Written exercise
The entries below should be transcribed in their entirety, exactly as written.

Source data
-*-*-

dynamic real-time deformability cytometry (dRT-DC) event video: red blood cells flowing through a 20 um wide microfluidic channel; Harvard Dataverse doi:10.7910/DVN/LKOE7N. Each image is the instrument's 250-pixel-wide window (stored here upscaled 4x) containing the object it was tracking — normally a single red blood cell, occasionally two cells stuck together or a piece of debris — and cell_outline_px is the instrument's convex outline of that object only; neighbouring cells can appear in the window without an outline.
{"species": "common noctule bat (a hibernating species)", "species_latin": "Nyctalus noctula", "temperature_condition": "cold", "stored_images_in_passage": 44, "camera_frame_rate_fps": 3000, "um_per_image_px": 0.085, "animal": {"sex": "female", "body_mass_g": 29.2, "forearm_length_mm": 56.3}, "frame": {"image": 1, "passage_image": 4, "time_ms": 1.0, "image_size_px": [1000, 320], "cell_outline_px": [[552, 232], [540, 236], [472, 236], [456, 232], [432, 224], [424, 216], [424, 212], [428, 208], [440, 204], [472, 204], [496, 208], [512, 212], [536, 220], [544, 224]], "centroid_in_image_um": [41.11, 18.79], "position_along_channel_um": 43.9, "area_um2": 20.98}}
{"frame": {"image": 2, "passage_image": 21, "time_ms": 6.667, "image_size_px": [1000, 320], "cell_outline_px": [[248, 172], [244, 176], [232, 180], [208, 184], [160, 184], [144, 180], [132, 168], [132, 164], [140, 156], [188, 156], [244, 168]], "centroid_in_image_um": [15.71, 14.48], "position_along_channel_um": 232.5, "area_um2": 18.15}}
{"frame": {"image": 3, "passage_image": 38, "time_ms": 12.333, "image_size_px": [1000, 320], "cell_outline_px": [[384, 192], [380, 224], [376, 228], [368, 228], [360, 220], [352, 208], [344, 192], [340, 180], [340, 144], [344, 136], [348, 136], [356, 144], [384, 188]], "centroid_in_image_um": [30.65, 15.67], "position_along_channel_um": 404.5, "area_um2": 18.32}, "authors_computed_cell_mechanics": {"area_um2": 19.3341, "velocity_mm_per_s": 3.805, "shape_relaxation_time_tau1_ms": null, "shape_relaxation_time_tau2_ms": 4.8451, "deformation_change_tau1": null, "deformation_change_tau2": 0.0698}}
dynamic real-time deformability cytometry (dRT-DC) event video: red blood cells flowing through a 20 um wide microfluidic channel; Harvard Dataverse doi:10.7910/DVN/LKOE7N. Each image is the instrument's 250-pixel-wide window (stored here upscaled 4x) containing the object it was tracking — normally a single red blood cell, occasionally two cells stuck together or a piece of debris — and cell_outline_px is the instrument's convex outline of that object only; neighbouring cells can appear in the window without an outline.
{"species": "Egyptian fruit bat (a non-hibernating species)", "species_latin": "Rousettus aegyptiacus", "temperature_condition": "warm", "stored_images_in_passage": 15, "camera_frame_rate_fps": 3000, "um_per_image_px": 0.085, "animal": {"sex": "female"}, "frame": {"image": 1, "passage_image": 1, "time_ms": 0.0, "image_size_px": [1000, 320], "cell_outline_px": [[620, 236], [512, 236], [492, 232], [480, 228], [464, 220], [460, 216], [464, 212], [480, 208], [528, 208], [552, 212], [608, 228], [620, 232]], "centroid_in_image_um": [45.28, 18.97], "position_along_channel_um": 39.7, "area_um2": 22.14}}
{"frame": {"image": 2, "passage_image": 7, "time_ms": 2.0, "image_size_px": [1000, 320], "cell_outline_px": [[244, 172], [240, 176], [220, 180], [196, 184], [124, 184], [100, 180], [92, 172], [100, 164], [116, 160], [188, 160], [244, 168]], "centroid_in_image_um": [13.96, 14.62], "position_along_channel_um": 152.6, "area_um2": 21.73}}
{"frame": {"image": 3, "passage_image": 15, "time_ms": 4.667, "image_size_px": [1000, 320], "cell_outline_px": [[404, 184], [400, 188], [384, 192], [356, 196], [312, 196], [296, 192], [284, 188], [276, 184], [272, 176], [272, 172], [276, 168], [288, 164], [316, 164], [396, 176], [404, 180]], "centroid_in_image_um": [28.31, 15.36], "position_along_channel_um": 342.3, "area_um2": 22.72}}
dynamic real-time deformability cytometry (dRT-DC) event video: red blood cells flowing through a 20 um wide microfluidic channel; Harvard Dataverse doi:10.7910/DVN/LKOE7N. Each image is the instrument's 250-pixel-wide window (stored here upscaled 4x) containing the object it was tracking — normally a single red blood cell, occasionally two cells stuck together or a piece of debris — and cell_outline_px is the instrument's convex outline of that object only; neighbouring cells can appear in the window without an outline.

-*-*-

Worked solution
dynamic real-time deformability cytometry (dRT-DC) event video: red blood cells flowing through a 20 um wide microfluidic channel; Harvard Dataverse doi:10.7910/DVN/LKOE7N. Each image is the instrument's 250-pixel-wide window (stored here upscaled 4x) containing the object it was tracking — normally a single red blood cell, occasionally two cells stuck together or a piece of debris — and cell_outline_px is the instrument's convex outline of that object only; neighbouring cells can appear in the window without an outline.
{"species": "common noctule bat (a hibernating species)", "species_latin": "Nyctalus noctula", "temperature_condition": "cold", "stored_images_in_passage": 44, "camera_frame_rate_fps": 3000, "um_per_image_px": 0.085, "animal": {"sex": "female", "body_mass_g": 29.2, "forearm_length_mm": 56.3}, "frame": {"image": 1, "passage_image": 4, "time_ms": 1.0, "image_size_px": [1000, 320], "cell_outline_px": [[552, 232], [540, 236], [472, 236], [456, 232], [432, 224], [424, 216], [424, 212], [428, 208], [440, 204], [472, 204], [496, 208], [512, 212], [536, 220], [544, 224]], "centroid_in_image_um": [41.11, 18.79], "position_along_channel_um": 43.9, "area_um2": 20.98}}
{"frame": {"image": 2, "passage_image": 21, "time_ms": 6.667, "image_size_px": [1000, 320], "cell_outline_px": [[248, 172], [244, 176], [232, 180], [208, 184], [160, 184], [144, 180], [132, 168], [132, 164], [140, 156], [188, 156], [244, 168]], "centroid_in_image_um": [15.71, 14.48], "position_along_channel_um": 232.5, "area_um2": 18.15}}
{"frame": {"image": 3, "passage_image": 38, "time_ms": 12.333, "image_size_px": [1000, 320], "cell_outline_px": [[384, 192], [380, 224], [376, 228], [368, 228], [360, 220], [352, 208], [344, 192], [340, 180], [340, 144], [344, 136], [348, 136], [356, 144], [384, 188]], "centroid_in_image_um": [30.65, 15.67], "position_along_channel_um": 404.5, "area_um2": 18.32}, "authors_computed_cell_mechanics": {"area_um2": 19.3341, "velocity_mm_per_s": 3.805, "shape_relaxation_time_tau1_ms": null, "shape_relaxation_time_tau2_ms": 4.8451, "deformation_change_tau1": null, "deformation_change_tau2": 0.0698}}
dynamic real-time deformability cytometry (dRT-DC) event video: red blood cells flowing through a 20 um wide microfluidic channel; Harvard Dataverse doi:10.7910/DVN/LKOE7N. Each image is the instrument's 250-pixel-wide window (stored here upscaled 4x) containing the object it was tracking — normally a single red blood cell, occasionally two cells stuck together or a piece of debris — and cell_outline_px is the instrument's convex outline of that object only; neighbouring cells can appear in the window without an outline.
{"species": "Egyptian fruit bat (a non-hibernating species)", "species_latin": "Rousettus aegyptiacus", "temperature_condition": "warm", "stored_images_in_passage": 15, "camera_frame_rate_fps": 3000, "um_per_image_px": 0.085, "animal": {"sex": "female"}, "frame": {"image": 1, "passage_image": 1, "time_ms": 0.0, "image_size_px": [1000, 320], "cell_outline_px": [[620, 236], [512, 236], [492, 232], [480, 228], [464, 220], [460, 216], [464, 212], [480, 208], [528, 208], [552, 212], [608, 228], [620, 232]], "centroid_in_image_um": [45.28, 18.97], "position_along_channel_um": 39.7, "area_um2": 22.14}}
{"frame": {"image": 2, "passage_image": 7, "time_ms": 2.0, "image_size_px": [1000, 320], "cell_outline_px": [[244, 172], [240, 176], [220, 180], [196, 184], [124, 184], [100, 180], [92, 172], [100, 164], [116, 160], [188, 160], [244, 168]], "centroid_in_image_um": [13.96, 14.62], "position_along_channel_um": 152.6, "area_um2": 21.73}}
{"frame": {"image": 3, "passage_image": 15, "time_ms": 4.667, "image_size_px": [1000, 320], "cell_outline_px": [[404, 184], [400, 188], [384, 192], [356, 196], [312, 196], [296, 192], [284, 188], [276, 184], [272, 176], [272, 172], [276, 168], [288, 164], [316, 164], [396, 176], [404, 180]], "centroid_in_image_um": [28.31, 15.36], "position_along_channel_um": 342.3, "area_um2": 22.72}}
dynamic real-time deformability cytometry (dRT-DC) event video: red blood cells flowing through a 20 um wide microfluidic channel; Harvard Dataverse doi:10.7910/DVN/LKOE7N. Each image is the instrument's 250-pixel-wide window (stored here upscaled 4x) containing the object it was tracking — normally a single red blood cell, occasionally two cells stuck together or a piece of debris — and cell_outline_px is the instrument's convex outline of that object only; neighbouring cells can appear in the window without an outline.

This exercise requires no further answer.